Under the ACA, states by January 2014 must create online health insurance exchanges to provide coverage options for individuals and small businesses.
States can choose to administer their own exchange or have the federal government run it for them. A third option -- the "partnership model," in which the government would assist states in establishing the exchanges without completely taking over operations -- also is available.
Most insurance exchanges will rely on a solid IT foundation to connect with advanced eligibility systems for Medicaid and other state-administered health programs (iHealthBeat, 7/2).
States still must meet the Nov. 16 deadline to declare whether they plan to run their own exchange, but they now have until Dec. 14 to submit the detailed applications -- or blueprints -- required by federal officials.
Meanwhile, states that intend to partner with the federal government now have until Feb. 15, 2013, to submit their declaration letter and blueprint. The extended deadline will not affect the anticipated launch of the exchanges in January 2014 (Pear, New York Times, 11/9).
The extended deadline is intended to give states the "appropriate technical support" necessary to pursue their own exchanges, according to Modern Healthcare (Zigmond, Modern Healthcare, 11/9).
Sebelius wrote that the agency had "heard from many states that additional time would allow you to submit a more comprehensive, complete blueprint application for your exchange." She added that HHS is "committed to providing you with the flexibility, resources and technical assistance necessary to help you achieve successful implementation of your state's exchange" ("Wonkblog," Washington Post, 11/9).

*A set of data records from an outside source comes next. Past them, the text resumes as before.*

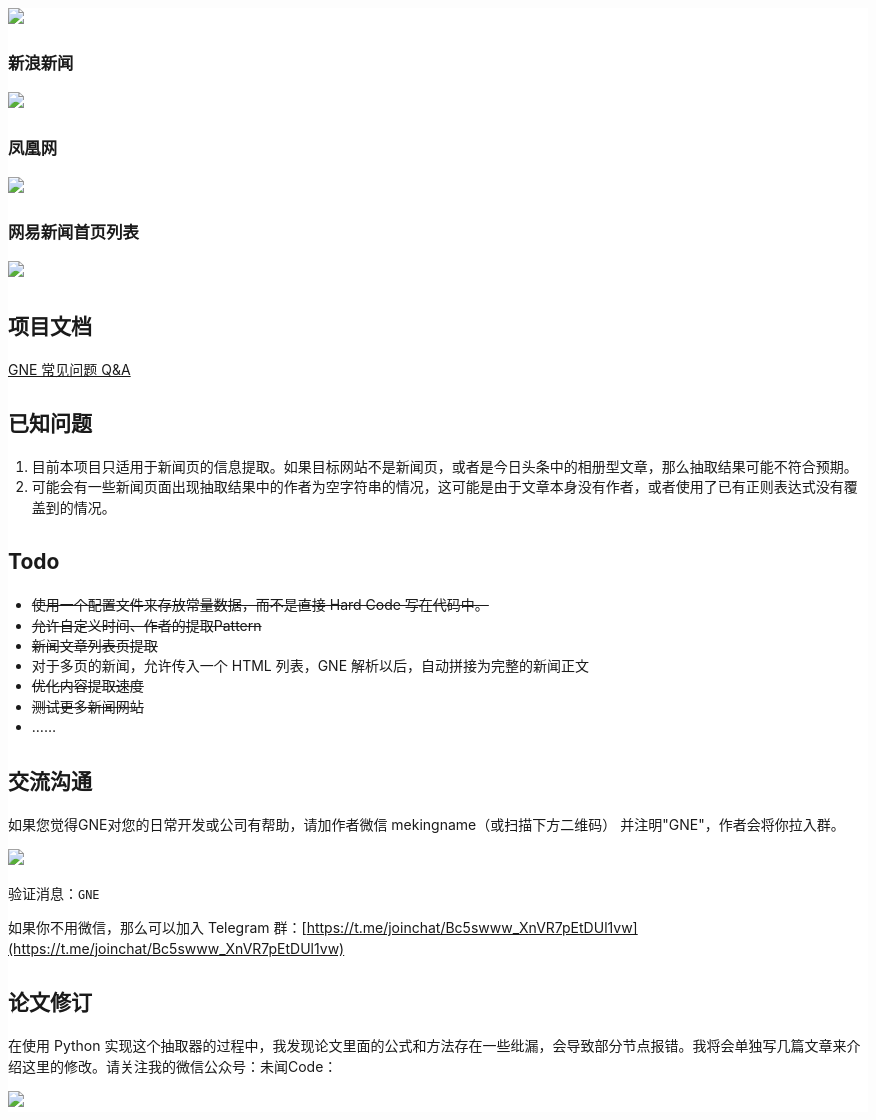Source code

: ![](https://github.com/kingname/GeneralNewsExtractor/blob/master/screenshots/WX20191125-225851.png)

### 新浪新闻

![](https://github.com/kingname/GeneralNewsExtractor/blob/master/screenshots/WX20191125-231506.png)

### 凤凰网

![](https://github.com/kingname/GeneralNewsExtractor/blob/master/screenshots/WX20191126-004218.png)

### 网易新闻首页列表

![](https://github.com/kingname/GeneralNewsExtractor/blob/master/screenshots/WX20200802-170137@2x.png)



## 项目文档

[GNE 常见问题 Q&A](https://github.com/kingname/GeneralNewsExtractor/wiki/GeneralNewsExtractor-Q&A)

## 已知问题

1. 目前本项目只适用于新闻页的信息提取。如果目标网站不是新闻页，或者是今日头条中的相册型文章，那么抽取结果可能不符合预期。
2. 可能会有一些新闻页面出现抽取结果中的作者为空字符串的情况，这可能是由于文章本身没有作者，或者使用了已有正则表达式没有覆盖到的情况。


## Todo

* ~~使用一个配置文件来存放常量数据，而不是直接 Hard Code 写在代码中。~~
* ~~允许自定义时间、作者的提取Pattern~~
* ~~新闻文章列表页提取~~
* 对于多页的新闻，允许传入一个 HTML 列表，GNE 解析以后，自动拼接为完整的新闻正文
* ~~优化内容提取速度~~
* ~~测试更多新闻网站~~
* ……

## 交流沟通

如果您觉得GNE对您的日常开发或公司有帮助，请加作者微信 mekingname（或扫描下方二维码） 并注明"GNE"，作者会将你拉入群。

![](https://kingname-1257411235.cos.ap-chengdu.myqcloud.com/IMG_3729_2.JPG)

验证消息：`GNE`

如果你不用微信，那么可以加入 Telegram 群：[https://t.me/joinchat/Bc5swww_XnVR7pEtDUl1vw](https://t.me/joinchat/Bc5swww_XnVR7pEtDUl1vw)


## 论文修订

在使用 Python 实现这个抽取器的过程中，我发现论文里面的公式和方法存在一些纰漏，会导致部分节点报错。我将会单独写几篇文章来介绍这里的修改。请关注我的微信公众号：未闻Code：

![](https://kingname-1257411235.cos.ap-chengdu.myqcloud.com/wechatplatform.jpg)


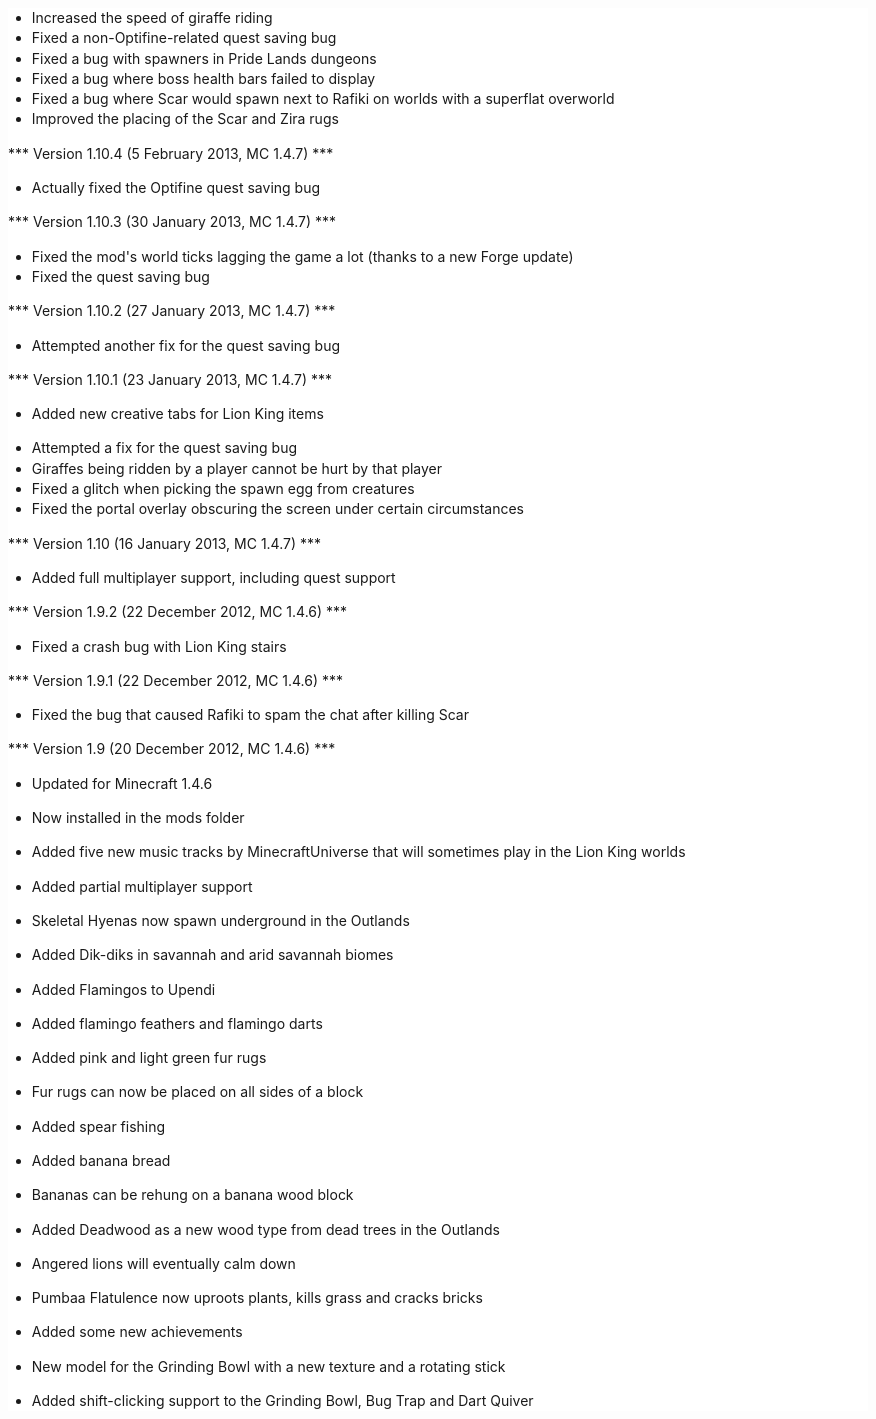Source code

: * Increased the speed of giraffe riding
* Fixed a non-Optifine-related quest saving bug
* Fixed a bug with spawners in Pride Lands dungeons
* Fixed a bug where boss health bars failed to display
* Fixed a bug where Scar would spawn next to Rafiki on worlds with a superflat overworld
* Improved the placing of the Scar and Zira rugs

*** Version 1.10.4 (5 February 2013, MC 1.4.7) ***

* Actually fixed the Optifine quest saving bug

*** Version 1.10.3 (30 January 2013, MC 1.4.7) ***

* Fixed the mod's world ticks lagging the game a lot (thanks to a new Forge update)
* Fixed the quest saving bug

*** Version 1.10.2 (27 January 2013, MC 1.4.7) ***

* Attempted another fix for the quest saving bug

*** Version 1.10.1 (23 January 2013, MC 1.4.7) ***

+ Added new creative tabs for Lion King items

* Attempted a fix for the quest saving bug
* Giraffes being ridden by a player cannot be hurt by that player
* Fixed a glitch when picking the spawn egg from creatures
* Fixed the portal overlay obscuring the screen under certain circumstances

*** Version 1.10 (16 January 2013, MC 1.4.7) ***

+ Added full multiplayer support, including quest support

*** Version 1.9.2 (22 December 2012, MC 1.4.6) ***

* Fixed a crash bug with Lion King stairs

*** Version 1.9.1 (22 December 2012, MC 1.4.6) ***

* Fixed the bug that caused Rafiki to spam the chat after killing Scar

*** Version 1.9 (20 December 2012, MC 1.4.6) ***

+ Updated for Minecraft 1.4.6
+ Now installed in the mods folder

+ Added five new music tracks by MinecraftUniverse that will sometimes play in the Lion King worlds
+ Added partial multiplayer support
+ Skeletal Hyenas now spawn underground in the Outlands
+ Added Dik-diks in savannah and arid savannah biomes
+ Added Flamingos to Upendi
+ Added flamingo feathers and flamingo darts
+ Added pink and light green fur rugs
+ Fur rugs can now be placed on all sides of a block
+ Added spear fishing
+ Added banana bread
+ Bananas can be rehung on a banana wood block
+ Added Deadwood as a new wood type from dead trees in the Outlands
+ Angered lions will eventually calm down
+ Pumbaa Flatulence now uproots plants, kills grass and cracks bricks
+ Added some new achievements
+ New model for the Grinding Bowl with a new texture and a rotating stick
+ Added shift-clicking support to the Grinding Bowl, Bug Trap and Dart Quiver
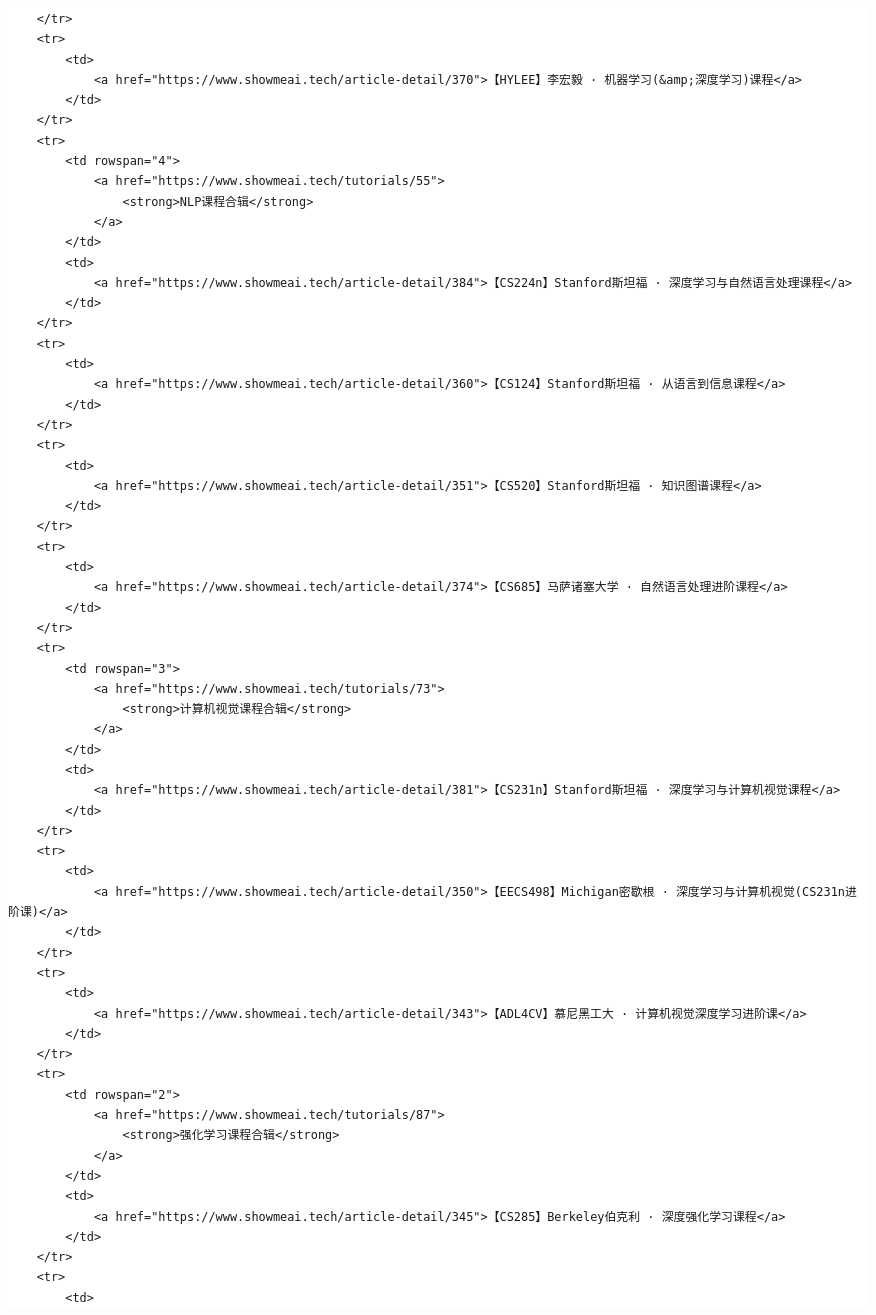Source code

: 		</tr>
		<tr>
			<td>
				<a href="https://www.showmeai.tech/article-detail/370">【HYLEE】李宏毅 · 机器学习(&amp;深度学习)课程</a>
			</td>
		</tr>
		<tr>
			<td rowspan="4">
				<a href="https://www.showmeai.tech/tutorials/55">
					<strong>NLP课程合辑</strong>
				</a>
			</td>
			<td>
				<a href="https://www.showmeai.tech/article-detail/384">【CS224n】Stanford斯坦福 · 深度学习与自然语言处理课程</a>
			</td>
		</tr>
		<tr>
			<td>
				<a href="https://www.showmeai.tech/article-detail/360">【CS124】Stanford斯坦福 · 从语言到信息课程</a>
			</td>
		</tr>
		<tr>
			<td>
				<a href="https://www.showmeai.tech/article-detail/351">【CS520】Stanford斯坦福 · 知识图谱课程</a>
			</td>
		</tr>
		<tr>
			<td>
				<a href="https://www.showmeai.tech/article-detail/374">【CS685】马萨诸塞大学 · 自然语言处理进阶课程</a>
			</td>
		</tr>
		<tr>
			<td rowspan="3">
				<a href="https://www.showmeai.tech/tutorials/73">
					<strong>计算机视觉课程合辑</strong>
				</a>
			</td>
			<td>
				<a href="https://www.showmeai.tech/article-detail/381">【CS231n】Stanford斯坦福 · 深度学习与计算机视觉课程</a>
			</td>
		</tr>
		<tr>
			<td>
				<a href="https://www.showmeai.tech/article-detail/350">【EECS498】Michigan密歇根 · 深度学习与计算机视觉(CS231n进阶课)</a>
			</td>
		</tr>
		<tr>
			<td>
				<a href="https://www.showmeai.tech/article-detail/343">【ADL4CV】慕尼黑工大 · 计算机视觉深度学习进阶课</a>
			</td>
		</tr>
		<tr>
			<td rowspan="2">
				<a href="https://www.showmeai.tech/tutorials/87">
					<strong>强化学习课程合辑</strong>
				</a>
			</td>
			<td>
				<a href="https://www.showmeai.tech/article-detail/345">【CS285】Berkeley伯克利 · 深度强化学习课程</a>
			</td>
		</tr>
		<tr>
			<td>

Move Seen as Targeting States That Delayed ACA Compliance
The move is seen as a concession to dozens of states that delayed ACA compliance until after the presidential election, according to Reuters.
Since Tuesday's election, seven states -- including Florida, Kansas, Texas and Virginia -- have said they will not run their own exchanges, and conservatives are mobilizing a campaign to encourage other states to opt out (Morgan/Selyukh, Reuters, 11/9).